Один здоровенный парень, белобрысый, с глуповатым лицом, просил того, который ходил:
– Слышь, Микола!… Неужели ж у тебя сердца нету?
– Нельзя, – спокойно отвечал Микола. – Не положено.
– Эх…
– Вот те и «эх». Я отвяжу, а кто потом отвечать будет?
– Ты… Я же и отвечу. Терпи. Мне, ты думаешь, не надоела тоже вот эта игрушка? Тоже надоела.
– Ты же ходишь, оглоед!… Сравнил.
– И ты будешь.
– А чего ты просишь-то? – спросил Пашка детину (Пашку только что внесли в палату).

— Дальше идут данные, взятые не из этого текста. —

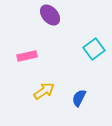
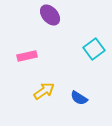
blue semicircle: rotated 84 degrees counterclockwise
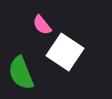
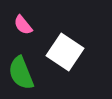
pink semicircle: moved 19 px left
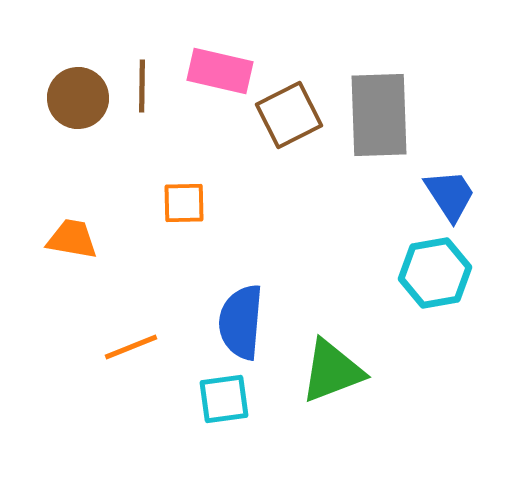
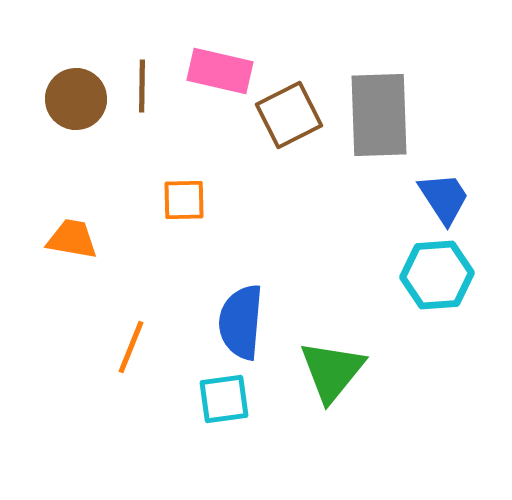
brown circle: moved 2 px left, 1 px down
blue trapezoid: moved 6 px left, 3 px down
orange square: moved 3 px up
cyan hexagon: moved 2 px right, 2 px down; rotated 6 degrees clockwise
orange line: rotated 46 degrees counterclockwise
green triangle: rotated 30 degrees counterclockwise
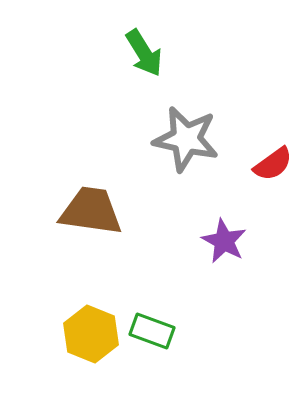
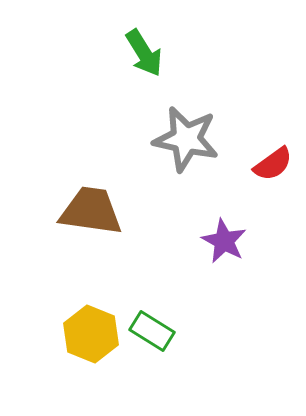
green rectangle: rotated 12 degrees clockwise
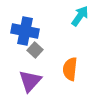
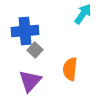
cyan arrow: moved 3 px right, 2 px up
blue cross: rotated 16 degrees counterclockwise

– Просит, чтоб я ему гири отвязал, – пояснил Микола. – Дурней себя хочет найти. Так ты полежишь и встанешь, а если отвяжу, ты совсем не встанешь. Как дите малое, честное слово.
– Не могу больше. Я психически заболею. Двадцать второй день сегодня… Сейчас орать буду.
– Ори, – спокойно сказал Микола.
– Ты что, дурак, что ли? – спросил Пашка детину.
– Няня! – заорал детина.
– Как тебе не стыдно, Иван! – укоризненно сказал один из лежащих. – Ты же не один здесь, верно?